Director of Government Affairs
518.465.7511, ext. 207

BILL

S.6495 (Alcantara) / A.8240 (Abbate)

SUBJECT

Mental Stress Standard

DATE

Oppose

The Business Council strongly opposes S.6495 (Alcantara) / A.8240 (Abbate), the effect of which, while perhaps not explicit, would undermine the balance adopted as part of the state's 2017 comprehensive workers' comp reform budget legislation and its intent to increase benefits for the most injured workers while lessening the financial burdens of the workers' comp system on employers. 

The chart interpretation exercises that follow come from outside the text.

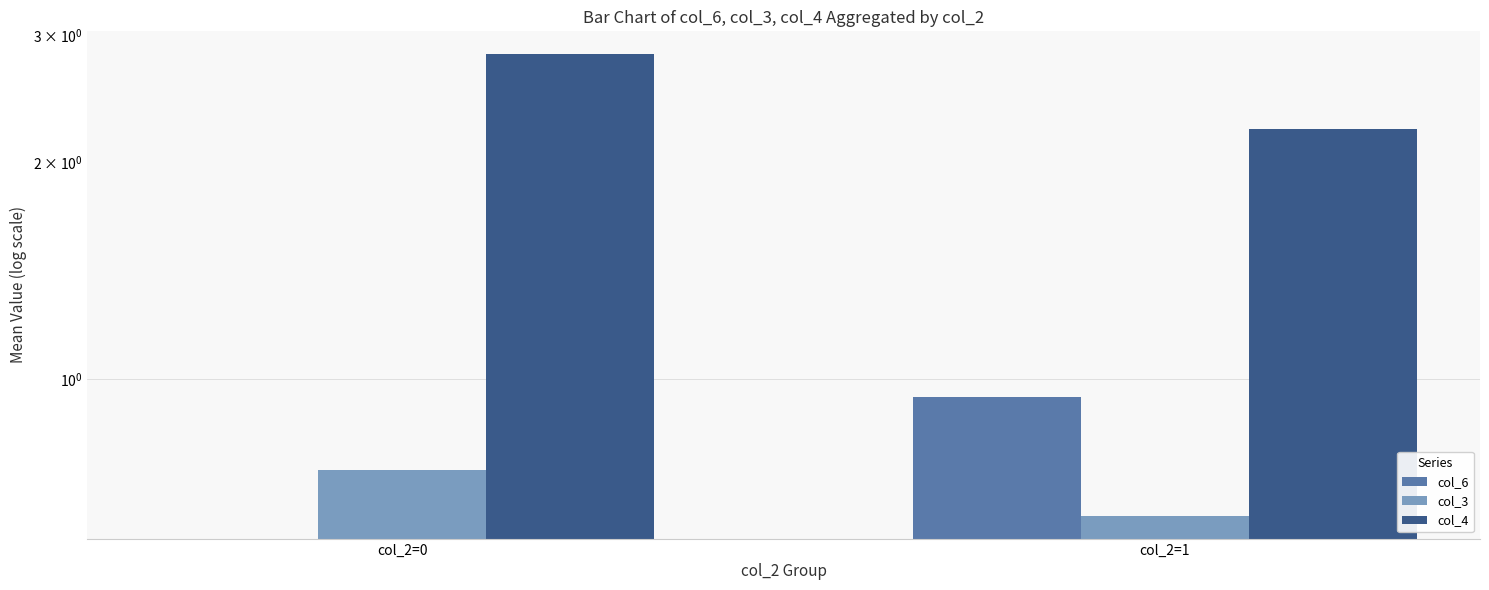

At how many categories does at least one series exceed 2?

2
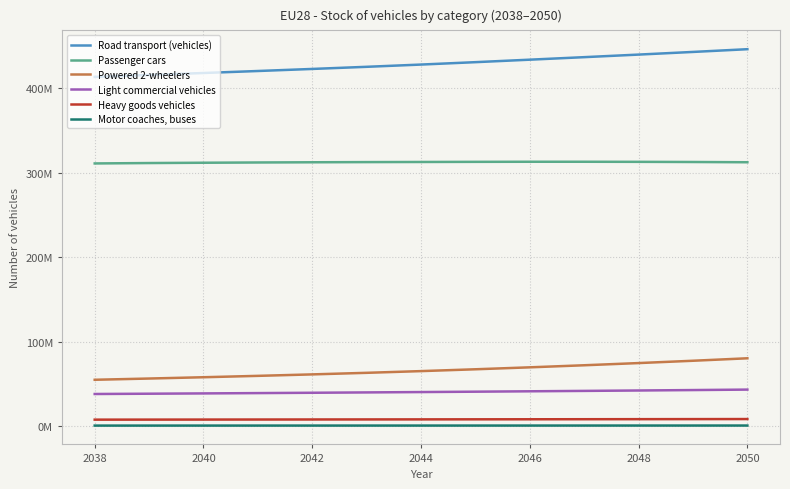

Does the chart have visible grid lines?

Yes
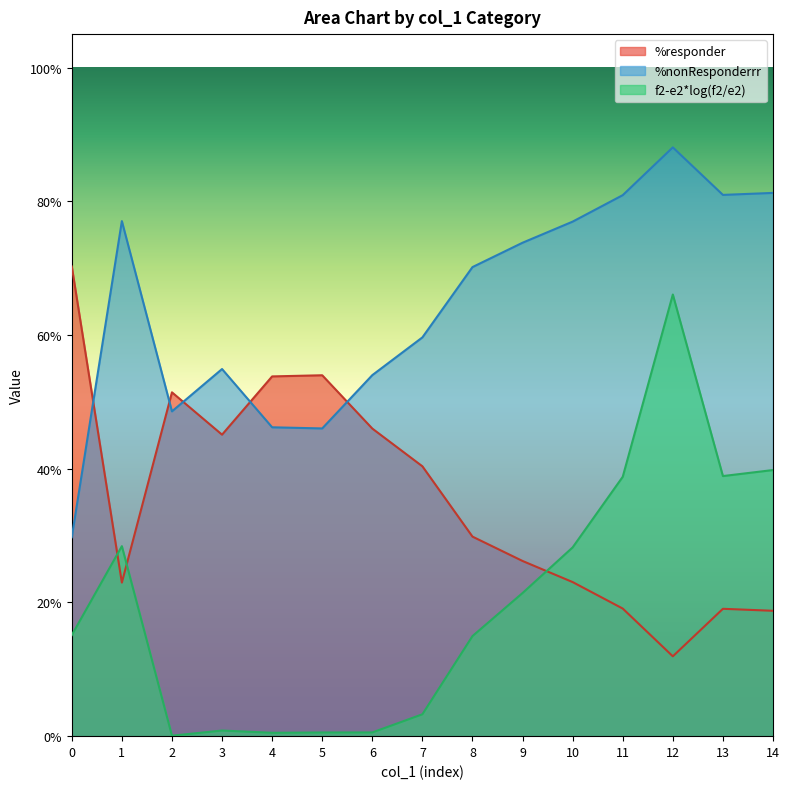

The value of %nonResponderrr at 10 is 0.8. True or false?

True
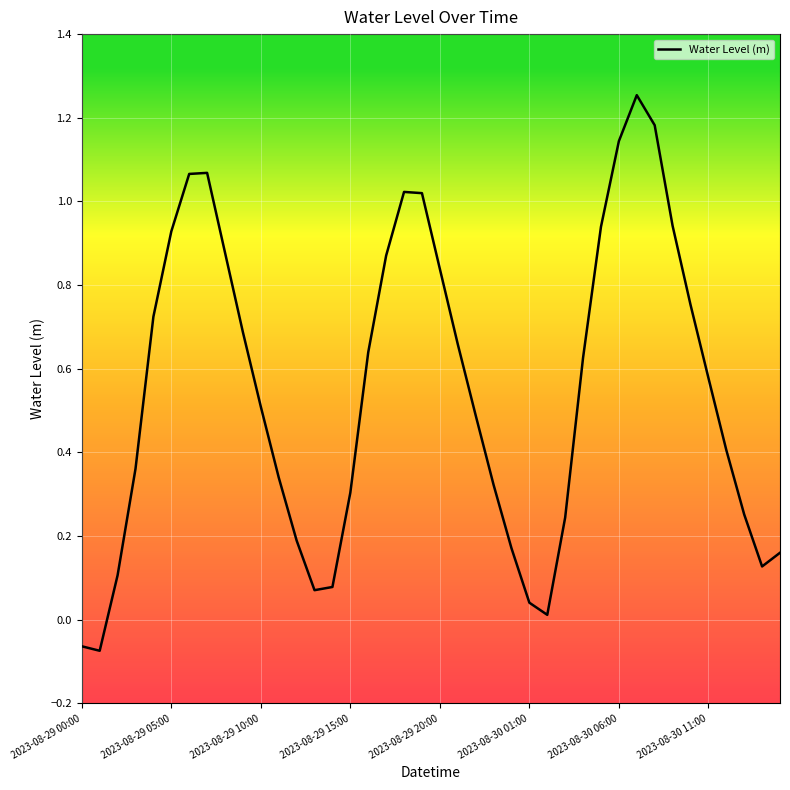

The chart shows a value of 1.3 at 2023-08-29 05:00. True or false?

False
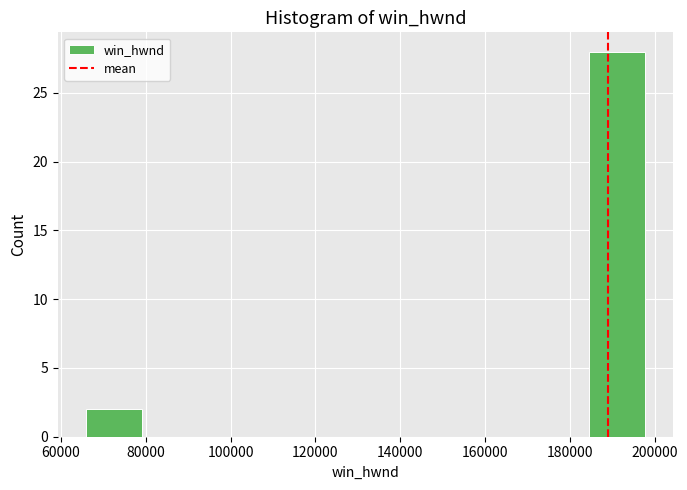

Reading left to right, list every bar in this chart as the range it spans on the x-axis followed by its height. Neither the bar edges nor the heights are printed on the chart, so give them approximately, as read against the axes.

66000 to 80000: 2
80000 to 92000: 0
92000 to 106000: 0
106000 to 118000: 0
118000 to 132000: 0
132000 to 144000: 0
144000 to 158000: 0
158000 to 172000: 0
172000 to 184000: 0
184000 to 198000: 28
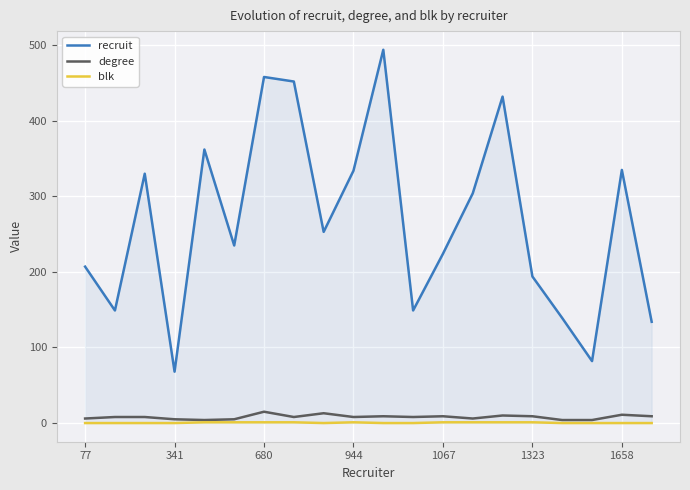

True or false: degree has more than 1 points higher than both neighbors.

True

The 2017 reform carefully balanced increases in the availability of benefits for workers with the need to control costs.  One of the measures in the reform, significantly expands the availability of First Responder Stress Claims by removing the standard of “the stress must be greater than that which usually occurs in the normal work environment” for first responders (i.e. police officers and firefighters, EMTs, paramedics, certified emergency medical providers, emergency dispatchers, and those with similar titles).  Thus, those first responders who encounter extraordinary stress in a work-related emergency who file a claim for mental injury will not be barred from a compensable work-related stress claim because the stress they encountered in dealing with an extraordinary work-related emergency is “no-greater-than” the stress encountered by other similarly situated first responders.  There is little question that this change will lead to an increase in workers’ compensation claims.

Now, less than two months after the 2017 reform took effect, this bill looks to expand the relaxation of “the stress must be greater than that which usually occurs in the normal work environment” standard for all employees in all work places.  This drastic change to current state law would open the floodgates to mental health related workers’ compensation claims that are not the result of a true workplace injury, but rather the simple everyday stresses faced by all people in any safe and reasonable workplace.  Work is, by its very nature, sometimes stress inducing.  This is why the courts long ago adopted this important standard, in order to differentiate between mental stress caused by something extraordinary or something mundane.  This bill simply ignores this reality and asks employers to shoulder an impossible burden.

This bill would severely disrupt any attempt to control the costs of New York's comp system by undercutting all of the program reforms included in the 2017 budget and would ultimately result in massive program cost increases and an entirely uncompetitive state workers' compensation system.

For these reasons The Business Council strongly opposes the enactment of S.6495 (Alcantara) / A.8240 (Abbate).